===== Input for this task =====
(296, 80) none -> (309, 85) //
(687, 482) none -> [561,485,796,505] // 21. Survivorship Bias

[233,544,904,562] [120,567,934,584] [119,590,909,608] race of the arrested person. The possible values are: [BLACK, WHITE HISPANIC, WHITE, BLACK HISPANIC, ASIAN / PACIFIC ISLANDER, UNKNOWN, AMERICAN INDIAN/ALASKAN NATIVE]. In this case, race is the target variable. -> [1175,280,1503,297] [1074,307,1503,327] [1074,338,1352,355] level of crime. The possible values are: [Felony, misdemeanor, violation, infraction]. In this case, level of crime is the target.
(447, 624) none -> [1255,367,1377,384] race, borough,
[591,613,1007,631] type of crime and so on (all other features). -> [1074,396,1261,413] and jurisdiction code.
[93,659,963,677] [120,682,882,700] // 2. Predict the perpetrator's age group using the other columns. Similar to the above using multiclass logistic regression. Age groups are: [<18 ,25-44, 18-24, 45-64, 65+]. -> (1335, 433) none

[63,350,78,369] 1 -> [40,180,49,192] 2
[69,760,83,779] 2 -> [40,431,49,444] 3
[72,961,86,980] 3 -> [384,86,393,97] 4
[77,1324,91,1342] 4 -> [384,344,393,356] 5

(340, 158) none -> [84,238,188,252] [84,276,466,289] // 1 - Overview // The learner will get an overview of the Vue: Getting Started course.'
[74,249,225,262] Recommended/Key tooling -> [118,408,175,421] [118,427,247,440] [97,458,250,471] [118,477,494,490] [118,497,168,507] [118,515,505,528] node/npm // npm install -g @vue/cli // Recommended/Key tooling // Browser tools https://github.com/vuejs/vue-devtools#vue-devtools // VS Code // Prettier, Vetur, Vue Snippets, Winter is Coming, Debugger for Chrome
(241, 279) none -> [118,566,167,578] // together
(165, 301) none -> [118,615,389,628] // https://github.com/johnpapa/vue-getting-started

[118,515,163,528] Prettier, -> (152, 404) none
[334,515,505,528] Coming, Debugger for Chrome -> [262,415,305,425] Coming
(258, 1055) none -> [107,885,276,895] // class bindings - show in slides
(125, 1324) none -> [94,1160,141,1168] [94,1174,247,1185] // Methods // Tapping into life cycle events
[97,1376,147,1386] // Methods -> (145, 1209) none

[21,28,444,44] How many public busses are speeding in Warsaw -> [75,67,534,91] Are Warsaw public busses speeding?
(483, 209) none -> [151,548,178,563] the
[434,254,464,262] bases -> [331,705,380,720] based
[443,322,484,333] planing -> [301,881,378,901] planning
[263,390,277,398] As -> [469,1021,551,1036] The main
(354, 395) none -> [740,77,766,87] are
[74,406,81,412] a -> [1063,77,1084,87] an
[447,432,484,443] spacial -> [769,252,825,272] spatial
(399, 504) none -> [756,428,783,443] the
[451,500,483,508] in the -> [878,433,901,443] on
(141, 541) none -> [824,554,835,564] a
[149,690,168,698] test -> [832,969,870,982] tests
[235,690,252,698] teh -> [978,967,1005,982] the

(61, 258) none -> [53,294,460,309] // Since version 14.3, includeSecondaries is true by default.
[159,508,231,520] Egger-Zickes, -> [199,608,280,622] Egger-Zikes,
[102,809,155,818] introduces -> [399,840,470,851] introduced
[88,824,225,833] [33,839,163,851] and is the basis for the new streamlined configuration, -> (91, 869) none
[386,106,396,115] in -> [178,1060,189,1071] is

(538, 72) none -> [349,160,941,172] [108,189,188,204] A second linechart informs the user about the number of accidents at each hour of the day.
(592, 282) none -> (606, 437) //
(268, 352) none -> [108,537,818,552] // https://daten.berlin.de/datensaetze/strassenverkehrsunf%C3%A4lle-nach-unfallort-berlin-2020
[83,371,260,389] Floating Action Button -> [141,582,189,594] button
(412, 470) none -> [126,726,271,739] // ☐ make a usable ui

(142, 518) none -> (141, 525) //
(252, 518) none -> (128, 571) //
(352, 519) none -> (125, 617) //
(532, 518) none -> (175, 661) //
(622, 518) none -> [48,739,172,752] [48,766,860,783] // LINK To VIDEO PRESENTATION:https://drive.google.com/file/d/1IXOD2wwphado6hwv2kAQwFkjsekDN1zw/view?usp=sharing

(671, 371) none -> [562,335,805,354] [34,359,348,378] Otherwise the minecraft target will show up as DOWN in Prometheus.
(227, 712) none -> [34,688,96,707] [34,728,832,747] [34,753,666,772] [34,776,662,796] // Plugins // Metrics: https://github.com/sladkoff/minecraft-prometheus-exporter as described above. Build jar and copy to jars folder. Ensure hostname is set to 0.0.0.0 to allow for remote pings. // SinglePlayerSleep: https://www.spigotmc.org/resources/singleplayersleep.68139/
=====
-- Your goal --
For the string "Coming", give the number of lines in the data that contain it, and only that number.

-- Solved exercise --
2